Housing markets in Canadian cities moderated somewhat in 2018. Government measures undoubtedly contributed somewhat to the resulting slowdown in activity and house price growth. Patience and discipline will be required for many more years as incomes slowly catch up to the high levels of household indebtedness still observed in Canada (177.5% of income as of the third quarter of 2018). Sustained housing affordability therefore requires discipline and we need to avoid the temptation of short-term gratification that can be inherent in shorter electoral cycles.
Regrettably, the burden of tighter mortgage underwriting falls on first-time home buyers. The additional interest rate “stress test” that is now required is particularly constraining. However, we need to remind people regularly that trees don’t grow to the sky and the century-long Canadian housing boom will not continue unabated forever. Younger Canadians are the most exposed to the risk of a sudden and severe housing market correction. Having a home we can afford also means not borrowing to the point of excess.
As it is, qualified first-time homebuyers receive substantial support from the government and we will continue to speak against ideas that contribute to further price inflation. Where supply is constrained — in Vancouver and Toronto especially — making it easier to buy a house can often serve only to push prices higher.

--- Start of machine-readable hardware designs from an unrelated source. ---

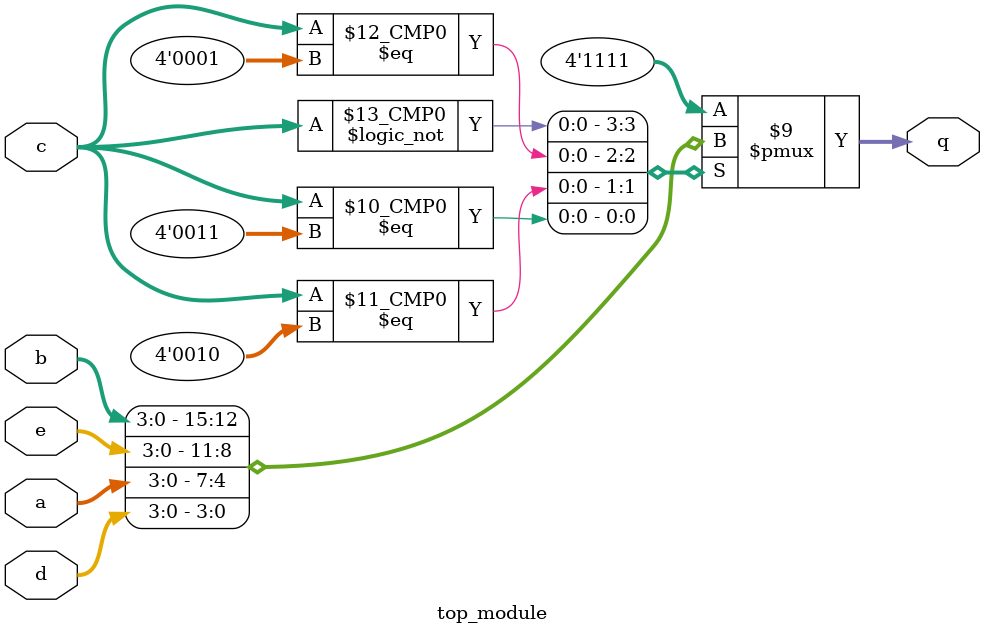
<source format=sv>
module top_module (
    input [3:0] a, 
    input [3:0] b, 
    input [3:0] c, 
    input [3:0] d,
    input [3:0] e,
    output reg [3:0] q
);

    always @(*) begin
        case (c)
            4'd0: q = b;
            4'd1: q = e;
            4'd2: q = a;
            4'd3: q = d;
            4'd4: q = 4'b1111; // f
            4'd5: q = 4'b1111; // f
            4'd6: q = 4'b1111; // f
            4'd7: q = 4'b1111; // f
            4'd8: q = 4'b1111; // f
            4'd9: q = 4'b1111; // f
            default: q = 4'b1111; // f
        endcase
    end

endmodule

</source>
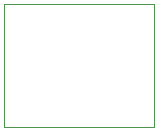
<source format=gbr>
G04 #@! TF.GenerationSoftware,KiCad,Pcbnew,(5.1.5-0-10_14)*
G04 #@! TF.CreationDate,2020-08-05T22:29:28-06:00*
G04 #@! TF.ProjectId,LD56100,4c443536-3130-4302-9e6b-696361645f70,rev?*
G04 #@! TF.SameCoordinates,Original*
G04 #@! TF.FileFunction,Profile,NP*
%FSLAX46Y46*%
G04 Gerber Fmt 4.6, Leading zero omitted, Abs format (unit mm)*
G04 Created by KiCad (PCBNEW (5.1.5-0-10_14)) date 2020-08-05 22:29:28*
%MOMM*%
%LPD*%
G04 APERTURE LIST*
%ADD10C,0.050000*%
G04 APERTURE END LIST*
D10*
X151130000Y-83566000D02*
X151130000Y-93980000D01*
X138430000Y-83566000D02*
X151130000Y-83566000D01*
X138430000Y-93980000D02*
X138430000Y-83566000D01*
X151130000Y-93980000D02*
X138430000Y-93980000D01*
M02*

</source>
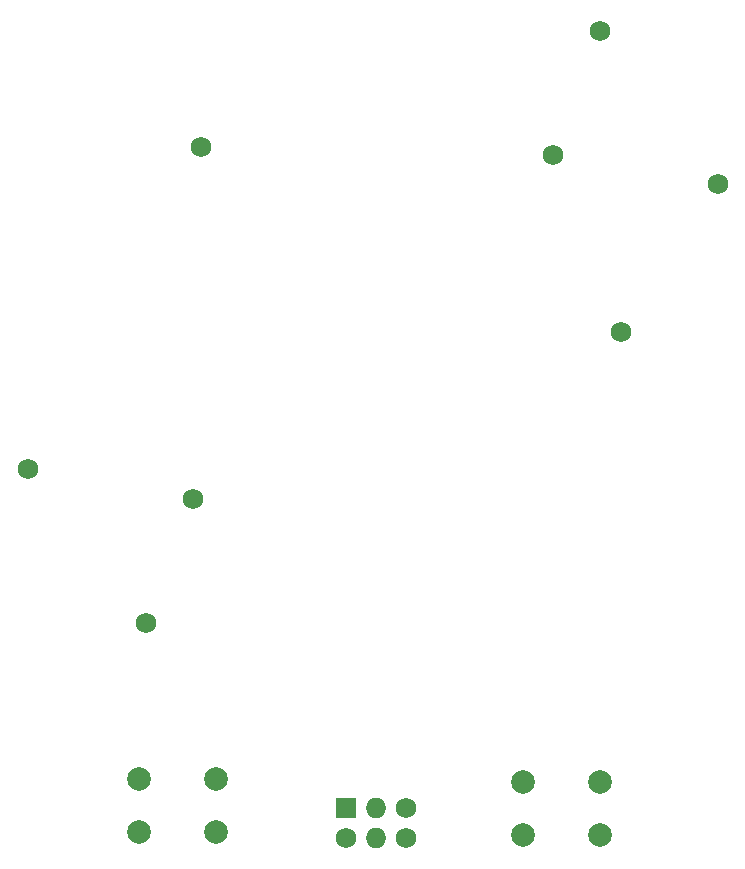
<source format=gts>
%TF.GenerationSoftware,KiCad,Pcbnew,9.0.1*%
%TF.CreationDate,2025-07-01T02:02:19-04:00*%
%TF.ProjectId,EMP_Cyclone_SAO_v1,454d505f-4379-4636-9c6f-6e655f53414f,rev?*%
%TF.SameCoordinates,Original*%
%TF.FileFunction,Soldermask,Top*%
%TF.FilePolarity,Negative*%
%FSLAX46Y46*%
G04 Gerber Fmt 4.6, Leading zero omitted, Abs format (unit mm)*
G04 Created by KiCad (PCBNEW 9.0.1) date 2025-07-01 02:02:19*
%MOMM*%
%LPD*%
G01*
G04 APERTURE LIST*
%ADD10C,1.727200*%
%ADD11C,2.000000*%
%ADD12R,1.727200X1.727200*%
%ADD13O,1.727200X1.727200*%
G04 APERTURE END LIST*
D10*
%TO.C,U1*%
X115264670Y-85495766D03*
X121051005Y-100466418D03*
X85495766Y-84735330D03*
X84769165Y-114549852D03*
%TD*%
D11*
%TO.C,SW1*%
X112750000Y-138500000D03*
X119250000Y-138500000D03*
X112750000Y-143000000D03*
X119250000Y-143000000D03*
%TD*%
D12*
%TO.C,REF\u002A\u002A*%
X97770000Y-140750000D03*
D10*
X97770000Y-143290000D03*
D13*
X100310000Y-140750000D03*
X100310000Y-143290000D03*
D10*
X102850000Y-140750000D03*
X102850000Y-143290000D03*
%TD*%
%TO.C,U2*%
X129192457Y-87926418D03*
X119264102Y-74946404D03*
X70807543Y-112073582D03*
X80770595Y-125062894D03*
%TD*%
D11*
%TO.C,SW2*%
X80250000Y-138250000D03*
X86750000Y-138250000D03*
X80250000Y-142750000D03*
X86750000Y-142750000D03*
%TD*%
M02*

</source>
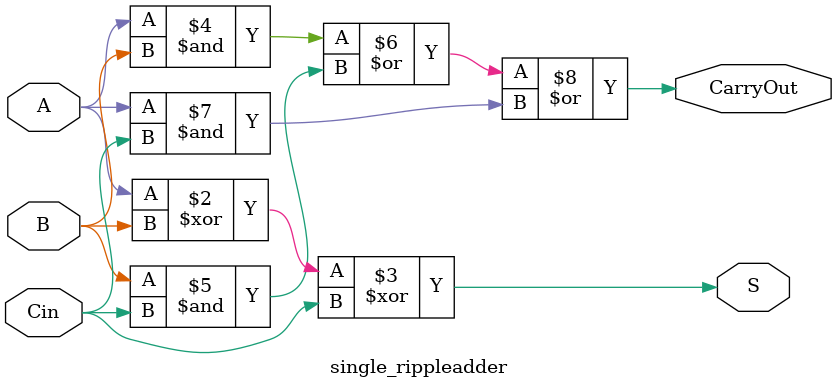
<source format=sv>
module single_rippleadder (input logic A, B, Cin,
									output logic S, CarryOut);
	always_comb
	begin
		S = A ^ B ^ Cin;
		CarryOut = (A&B) | (B&Cin) | (A&Cin);
	end
	
endmodule

</source>
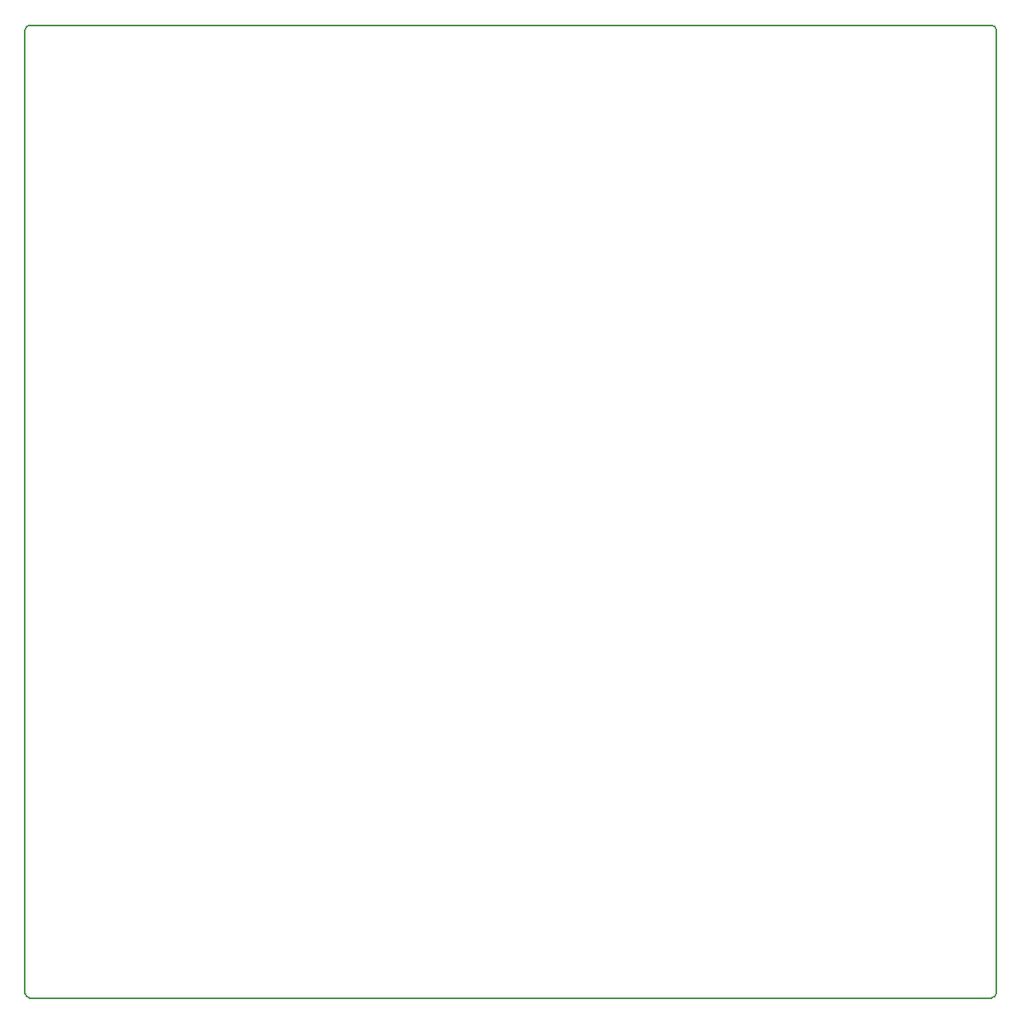
<source format=gm1>
G04 #@! TF.GenerationSoftware,KiCad,Pcbnew,(5.1.9)-1*
G04 #@! TF.CreationDate,2021-06-17T16:54:06+01:00*
G04 #@! TF.ProjectId,AutoPilotBottom,4175746f-5069-46c6-9f74-426f74746f6d,0.3*
G04 #@! TF.SameCoordinates,Original*
G04 #@! TF.FileFunction,Profile,NP*
%FSLAX46Y46*%
G04 Gerber Fmt 4.6, Leading zero omitted, Abs format (unit mm)*
G04 Created by KiCad (PCBNEW (5.1.9)-1) date 2021-06-17 16:54:06*
%MOMM*%
%LPD*%
G01*
G04 APERTURE LIST*
G04 #@! TA.AperFunction,Profile*
%ADD10C,0.150000*%
G04 #@! TD*
G04 APERTURE END LIST*
D10*
X175514000Y-52832000D02*
X76657200Y-52832000D01*
X176022000Y-152400000D02*
X176022000Y-53340000D01*
X175514000Y-152908000D02*
X76657200Y-152908000D01*
X76657200Y-152908000D02*
G75*
G02*
X76149200Y-152400000I0J508000D01*
G01*
X76149200Y-53340000D02*
X76149200Y-152400000D01*
X76149200Y-53340000D02*
G75*
G02*
X76657200Y-52832000I508000J0D01*
G01*
X175514000Y-52832000D02*
G75*
G02*
X176022000Y-53340000I0J-508000D01*
G01*
X176022000Y-152400000D02*
G75*
G02*
X175514000Y-152908000I-508000J0D01*
G01*
M02*

</source>
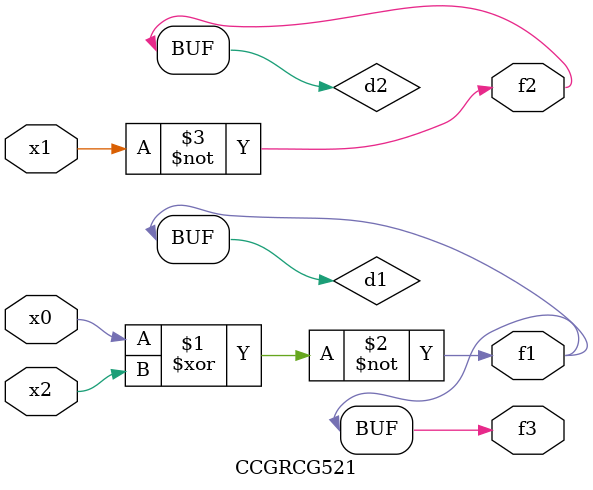
<source format=v>
module CCGRCG521(
	input x0, x1, x2,
	output f1, f2, f3
);

	wire d1, d2, d3;

	xnor (d1, x0, x2);
	nand (d2, x1);
	nor (d3, x1, x2);
	assign f1 = d1;
	assign f2 = d2;
	assign f3 = d1;
endmodule

</source>
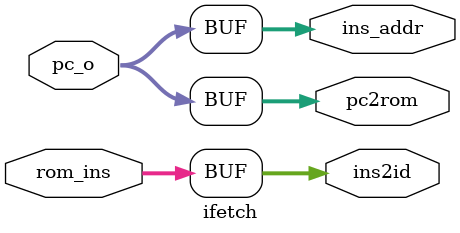
<source format=v>
module ifetch (
	input  wire [31:0] pc_o,
	input  wire [31:0] rom_ins,
	output wire [31:0] pc2rom,
	output wire [31:0] ins2id,
	output wire [31:0] ins_addr //for later branch addr calculate
	
);

	assign pc2rom = pc_o;
	assign ins2id = rom_ins;
	assign ins_addr = pc_o;
	
	
endmodule

</source>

Well-intentioned support for home buyers often proves to have the opposite effect by making affordability worse, merely adding to existing homeowners’ wealth at the expense of younger Canadians. Home buyer support must therefore be balanced against this risk. As a matter of fact, we estimate that the much-maligned stress test has reduced average home prices in Canada by 3.4%.
Outlook
We are ready for whatever comes in 2019. Aside from being more focused in what we do, our risk management discipline will reach the maturity we have long targeted this year. Our rigorous risk frameworks are operational and are supported by a crisis playbook that we will test in a “tabletop” simulation this spring.
As I write this note in March 2019, we are in the midst of an enterprise-wide reorganization in support of our new strategy. Our Technology and Business Transformation partnership with Accenture will allow us to automate more activities, improving controls and risk management as well as supporting innovation.
We are also transforming how we work in order to give our employees greater autonomy and flexibility. Our employee-inspired Results-Only Work Environment (ROWE) treats us all as entrepreneurs, with clear goals, regular measurement against those goals, and managers who have been selected and trained to make work easier. Effective leadership is essential to achieving our targets; our reorganization conscientiously places a priority on key leadership skills. Consistent with these ideas, we will transform our workplace to promote increased collaboration, innovation and productivity.
CMHC and inclusion
Finally, we will continue to act as a standard bearer for inclusivity. We believe that Canada must be an example to the world as a place where anyone feels they belong. Starting with gender, we are proud that half of our people leaders are women. Much more, however, we will continue to build an increasingly diverse workforce. We use a 14-factor diversity index to track our workforce. And we will also convene a pan-governmental diversity and inclusion conference in June with a focus on the financial sector, where it has proven hard for women to feel fully included.
Ultimately, inclusion starts with a safe place to call home. Housing affordability for all rests at the centre of human dignity. Home is our foundation.
As a company, as a group of colleagues — indeed, as Canadians — we will not rest until everyone in Canada has a home that they can afford and that meets their needs.